In 1998–2002, he defended his PhD at the Academy of Economic Studies of Moldova. From 1998 to 2004, he studied at the Academy of Law of Moldova, specializing in international public law, and after graduation got a degree in law. In parallel, in 1999 he co-chaired the Federation of Students and Youth Organizations in Moldova. In 2003, he was the chairman of the Federation of Students and Youth Organizations in Moldova. In 2004, he was the chairman of the Youth Forum "NEW MOLDOVA".

In 2004–2005, he studied at the "Ovidiu Șincai" School of Postgraduate Studies in Bucharest, specializing in political management, becoming the Master in Political Management. In 2004, he graduated from the European Institute of Political Studies, Chișinău-Strasbourg. In 2008, he was a member of the Central Permanent Bureau and of the National Political Council of LDPM.
From 2009 to 2020, he was an MP in the Parliament of the Republic of Moldova, within the faction of the Liberal Democratic Party of Moldova. However, on 9 June 2020, Agache joined the parliamentary group Pro Moldova, which became a political party on 22 June.

==Personal life==
On 11 November 2011 Angel Agache married Elena Becciev, daughter of the director, in that period, of the municipal enterprise Apă-Canal Chişinău, Constantin Becciev.
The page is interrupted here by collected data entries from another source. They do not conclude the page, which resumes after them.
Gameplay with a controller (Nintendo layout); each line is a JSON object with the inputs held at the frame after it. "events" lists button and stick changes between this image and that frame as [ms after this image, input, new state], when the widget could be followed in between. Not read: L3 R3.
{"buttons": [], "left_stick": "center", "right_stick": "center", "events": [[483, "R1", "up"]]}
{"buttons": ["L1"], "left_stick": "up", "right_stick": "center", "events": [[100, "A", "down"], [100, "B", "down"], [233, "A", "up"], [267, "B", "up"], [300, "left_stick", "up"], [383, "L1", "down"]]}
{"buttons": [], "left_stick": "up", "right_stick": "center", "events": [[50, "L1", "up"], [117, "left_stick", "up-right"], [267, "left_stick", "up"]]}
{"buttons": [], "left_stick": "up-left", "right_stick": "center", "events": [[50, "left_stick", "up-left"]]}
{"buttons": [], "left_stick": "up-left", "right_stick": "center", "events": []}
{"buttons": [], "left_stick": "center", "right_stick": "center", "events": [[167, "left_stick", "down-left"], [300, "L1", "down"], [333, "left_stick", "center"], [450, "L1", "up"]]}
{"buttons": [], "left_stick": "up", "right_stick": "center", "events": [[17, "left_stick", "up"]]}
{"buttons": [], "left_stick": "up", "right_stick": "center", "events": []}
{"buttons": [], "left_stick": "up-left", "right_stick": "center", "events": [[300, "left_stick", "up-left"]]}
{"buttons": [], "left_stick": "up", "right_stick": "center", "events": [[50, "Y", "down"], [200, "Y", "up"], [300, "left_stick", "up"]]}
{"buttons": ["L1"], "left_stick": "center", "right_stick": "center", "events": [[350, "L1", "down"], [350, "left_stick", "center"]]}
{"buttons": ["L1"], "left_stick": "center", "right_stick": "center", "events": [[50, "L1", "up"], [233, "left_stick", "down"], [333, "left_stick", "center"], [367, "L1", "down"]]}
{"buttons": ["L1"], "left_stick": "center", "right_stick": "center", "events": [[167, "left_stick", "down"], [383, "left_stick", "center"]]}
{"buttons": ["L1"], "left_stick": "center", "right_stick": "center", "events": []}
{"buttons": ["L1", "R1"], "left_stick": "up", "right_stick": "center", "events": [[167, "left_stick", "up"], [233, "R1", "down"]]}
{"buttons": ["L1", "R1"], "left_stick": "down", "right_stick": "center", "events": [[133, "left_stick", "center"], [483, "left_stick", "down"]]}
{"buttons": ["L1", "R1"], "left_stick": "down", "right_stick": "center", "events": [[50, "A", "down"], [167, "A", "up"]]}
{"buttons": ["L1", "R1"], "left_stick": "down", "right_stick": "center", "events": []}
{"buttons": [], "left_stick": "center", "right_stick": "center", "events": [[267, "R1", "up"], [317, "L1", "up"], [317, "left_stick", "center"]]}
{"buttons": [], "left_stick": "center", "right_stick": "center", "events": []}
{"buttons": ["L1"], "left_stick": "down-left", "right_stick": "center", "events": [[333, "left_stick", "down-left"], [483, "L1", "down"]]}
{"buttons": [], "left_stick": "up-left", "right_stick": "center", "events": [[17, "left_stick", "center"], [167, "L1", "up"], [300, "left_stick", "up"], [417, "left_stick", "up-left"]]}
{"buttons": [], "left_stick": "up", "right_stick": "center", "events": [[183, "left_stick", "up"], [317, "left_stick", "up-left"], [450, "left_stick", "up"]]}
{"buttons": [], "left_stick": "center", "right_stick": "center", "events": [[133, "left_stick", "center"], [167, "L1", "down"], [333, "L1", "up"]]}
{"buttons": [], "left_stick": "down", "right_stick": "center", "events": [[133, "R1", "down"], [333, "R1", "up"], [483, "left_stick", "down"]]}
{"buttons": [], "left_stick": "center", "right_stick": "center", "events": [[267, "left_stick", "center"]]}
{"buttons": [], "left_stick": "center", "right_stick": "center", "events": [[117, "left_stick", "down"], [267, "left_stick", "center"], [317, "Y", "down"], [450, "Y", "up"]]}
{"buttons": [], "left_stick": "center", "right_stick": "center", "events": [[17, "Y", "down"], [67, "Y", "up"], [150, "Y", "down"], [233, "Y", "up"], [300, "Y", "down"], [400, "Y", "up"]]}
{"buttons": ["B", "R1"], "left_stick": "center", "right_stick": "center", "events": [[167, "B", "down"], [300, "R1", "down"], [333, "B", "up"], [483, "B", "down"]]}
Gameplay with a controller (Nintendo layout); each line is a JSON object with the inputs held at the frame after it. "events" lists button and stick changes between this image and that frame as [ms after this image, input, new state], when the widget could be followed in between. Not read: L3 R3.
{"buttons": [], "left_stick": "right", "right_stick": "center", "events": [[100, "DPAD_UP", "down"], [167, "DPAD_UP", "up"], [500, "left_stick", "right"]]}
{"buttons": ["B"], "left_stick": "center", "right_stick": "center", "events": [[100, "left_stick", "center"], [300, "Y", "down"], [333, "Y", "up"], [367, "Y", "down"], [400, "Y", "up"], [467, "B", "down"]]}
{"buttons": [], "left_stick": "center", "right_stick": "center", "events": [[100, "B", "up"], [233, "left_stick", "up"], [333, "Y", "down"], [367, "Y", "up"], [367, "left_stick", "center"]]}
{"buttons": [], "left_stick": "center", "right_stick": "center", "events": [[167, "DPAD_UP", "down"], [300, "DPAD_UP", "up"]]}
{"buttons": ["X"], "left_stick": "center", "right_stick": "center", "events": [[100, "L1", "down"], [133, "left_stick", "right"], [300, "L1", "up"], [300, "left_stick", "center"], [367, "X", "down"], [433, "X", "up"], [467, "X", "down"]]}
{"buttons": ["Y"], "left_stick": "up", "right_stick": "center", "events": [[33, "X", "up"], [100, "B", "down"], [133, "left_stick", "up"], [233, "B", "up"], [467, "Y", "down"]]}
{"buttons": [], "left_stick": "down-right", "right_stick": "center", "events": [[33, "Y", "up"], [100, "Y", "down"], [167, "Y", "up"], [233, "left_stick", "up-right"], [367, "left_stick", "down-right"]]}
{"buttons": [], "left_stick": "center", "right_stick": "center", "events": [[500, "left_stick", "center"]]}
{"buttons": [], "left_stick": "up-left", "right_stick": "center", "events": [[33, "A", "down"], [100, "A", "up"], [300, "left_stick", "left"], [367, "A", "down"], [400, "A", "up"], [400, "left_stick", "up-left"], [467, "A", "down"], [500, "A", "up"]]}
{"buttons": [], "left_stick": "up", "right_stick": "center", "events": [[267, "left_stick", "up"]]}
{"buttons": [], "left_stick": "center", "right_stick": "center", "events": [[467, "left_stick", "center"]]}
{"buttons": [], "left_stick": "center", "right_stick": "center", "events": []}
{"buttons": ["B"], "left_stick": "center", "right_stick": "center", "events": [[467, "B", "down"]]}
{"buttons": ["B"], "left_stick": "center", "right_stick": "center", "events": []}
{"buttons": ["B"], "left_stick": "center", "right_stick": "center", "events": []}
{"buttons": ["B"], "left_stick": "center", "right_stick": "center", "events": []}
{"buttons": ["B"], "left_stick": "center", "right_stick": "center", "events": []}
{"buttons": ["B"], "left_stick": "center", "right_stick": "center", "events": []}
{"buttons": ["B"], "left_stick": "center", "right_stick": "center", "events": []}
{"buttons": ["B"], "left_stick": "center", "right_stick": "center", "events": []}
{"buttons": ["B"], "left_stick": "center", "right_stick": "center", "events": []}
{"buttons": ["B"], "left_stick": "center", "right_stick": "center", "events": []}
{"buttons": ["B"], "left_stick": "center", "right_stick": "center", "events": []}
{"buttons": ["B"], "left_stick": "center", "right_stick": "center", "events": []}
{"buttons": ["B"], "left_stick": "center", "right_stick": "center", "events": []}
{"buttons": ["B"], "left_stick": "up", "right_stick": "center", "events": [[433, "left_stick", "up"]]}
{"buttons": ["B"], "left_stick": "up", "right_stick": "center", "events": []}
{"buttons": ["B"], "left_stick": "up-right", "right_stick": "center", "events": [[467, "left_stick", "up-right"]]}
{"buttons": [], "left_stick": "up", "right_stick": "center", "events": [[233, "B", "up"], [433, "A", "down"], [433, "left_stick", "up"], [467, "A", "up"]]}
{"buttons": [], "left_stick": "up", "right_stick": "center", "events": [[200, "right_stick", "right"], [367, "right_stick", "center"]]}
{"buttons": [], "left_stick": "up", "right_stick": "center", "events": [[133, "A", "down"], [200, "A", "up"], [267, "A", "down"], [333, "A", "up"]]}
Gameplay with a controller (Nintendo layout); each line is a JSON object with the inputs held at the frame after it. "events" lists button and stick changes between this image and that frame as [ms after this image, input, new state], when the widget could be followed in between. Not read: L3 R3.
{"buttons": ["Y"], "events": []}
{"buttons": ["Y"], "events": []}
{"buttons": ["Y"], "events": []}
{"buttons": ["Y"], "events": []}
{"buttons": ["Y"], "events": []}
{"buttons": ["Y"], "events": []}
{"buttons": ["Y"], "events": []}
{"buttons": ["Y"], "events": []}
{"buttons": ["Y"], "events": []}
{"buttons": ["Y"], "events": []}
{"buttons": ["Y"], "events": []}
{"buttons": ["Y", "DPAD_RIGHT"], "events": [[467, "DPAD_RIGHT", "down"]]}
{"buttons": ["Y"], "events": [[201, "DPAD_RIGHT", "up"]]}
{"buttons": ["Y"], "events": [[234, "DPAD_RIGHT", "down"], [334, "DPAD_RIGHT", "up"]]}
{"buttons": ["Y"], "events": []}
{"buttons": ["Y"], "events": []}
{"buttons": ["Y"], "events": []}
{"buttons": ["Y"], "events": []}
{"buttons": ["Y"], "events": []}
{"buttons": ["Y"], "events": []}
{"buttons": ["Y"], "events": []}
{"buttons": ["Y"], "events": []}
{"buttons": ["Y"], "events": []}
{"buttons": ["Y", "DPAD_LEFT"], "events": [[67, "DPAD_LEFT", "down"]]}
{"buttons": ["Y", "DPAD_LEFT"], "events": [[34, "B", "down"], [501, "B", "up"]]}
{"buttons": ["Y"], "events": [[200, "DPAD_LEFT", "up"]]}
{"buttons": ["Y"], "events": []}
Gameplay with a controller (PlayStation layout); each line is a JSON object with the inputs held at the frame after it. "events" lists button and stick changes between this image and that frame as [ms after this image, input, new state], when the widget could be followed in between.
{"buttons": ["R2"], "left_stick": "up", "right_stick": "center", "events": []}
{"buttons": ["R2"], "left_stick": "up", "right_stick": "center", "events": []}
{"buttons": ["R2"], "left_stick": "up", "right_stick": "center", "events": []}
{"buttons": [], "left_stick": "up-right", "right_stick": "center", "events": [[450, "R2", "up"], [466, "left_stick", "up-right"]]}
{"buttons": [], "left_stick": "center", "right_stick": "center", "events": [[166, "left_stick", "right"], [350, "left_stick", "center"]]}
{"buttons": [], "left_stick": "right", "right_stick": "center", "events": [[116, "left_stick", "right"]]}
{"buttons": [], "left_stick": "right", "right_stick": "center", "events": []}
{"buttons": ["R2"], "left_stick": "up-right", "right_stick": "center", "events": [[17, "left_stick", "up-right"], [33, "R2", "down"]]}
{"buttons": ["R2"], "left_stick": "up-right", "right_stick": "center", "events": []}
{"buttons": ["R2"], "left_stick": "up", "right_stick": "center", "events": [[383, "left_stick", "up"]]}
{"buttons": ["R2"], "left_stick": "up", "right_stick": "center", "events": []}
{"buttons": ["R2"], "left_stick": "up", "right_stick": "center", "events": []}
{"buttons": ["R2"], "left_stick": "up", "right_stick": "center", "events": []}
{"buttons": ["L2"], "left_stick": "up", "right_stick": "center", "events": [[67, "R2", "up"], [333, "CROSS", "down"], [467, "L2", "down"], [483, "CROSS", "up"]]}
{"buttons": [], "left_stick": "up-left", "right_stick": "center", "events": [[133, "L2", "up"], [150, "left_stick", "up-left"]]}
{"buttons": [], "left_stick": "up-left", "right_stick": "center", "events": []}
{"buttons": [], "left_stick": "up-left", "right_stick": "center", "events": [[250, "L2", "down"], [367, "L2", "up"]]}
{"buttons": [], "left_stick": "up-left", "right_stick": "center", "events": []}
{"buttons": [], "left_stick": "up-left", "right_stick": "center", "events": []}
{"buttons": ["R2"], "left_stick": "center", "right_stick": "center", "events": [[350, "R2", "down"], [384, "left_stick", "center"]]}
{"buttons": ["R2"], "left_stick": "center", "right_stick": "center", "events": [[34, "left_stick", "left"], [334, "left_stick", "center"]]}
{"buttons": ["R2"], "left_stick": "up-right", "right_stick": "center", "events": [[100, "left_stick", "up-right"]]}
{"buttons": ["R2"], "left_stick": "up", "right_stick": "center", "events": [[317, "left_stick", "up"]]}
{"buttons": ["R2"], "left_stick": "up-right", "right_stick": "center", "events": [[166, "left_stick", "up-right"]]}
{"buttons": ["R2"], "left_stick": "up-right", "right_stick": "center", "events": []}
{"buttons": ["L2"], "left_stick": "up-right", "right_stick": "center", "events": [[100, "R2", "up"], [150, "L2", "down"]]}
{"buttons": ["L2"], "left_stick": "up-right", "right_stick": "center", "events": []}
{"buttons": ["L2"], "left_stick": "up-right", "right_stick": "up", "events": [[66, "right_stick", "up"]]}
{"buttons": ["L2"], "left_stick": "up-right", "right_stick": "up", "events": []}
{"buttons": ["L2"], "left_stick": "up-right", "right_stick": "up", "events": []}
The wedding took place in a luxurious hall at Moldexpo, and the religious ceremony at the Metropolitan Cathedral in Chișinău. The godfather of the two was Vasile Dragan, a millionaire in euros, who controls about 20 percent of Russia's sparkling wine market.

According to Ziarul de Gardă, on 10 April 2014, Angel Agache owned a Jeep Grand Cherokee, a Mercedes-Benz CLS, a BMWx5 and a Dacia Logan, all worth 1.2 million lei plus two suites, 42 agricultural land, 2 intravilan land and one extra-urban and forestry one. His family still owns a 100% share in the construction company Tehnodava SRL.

He has been a member of the Parliament of Moldova since 2009.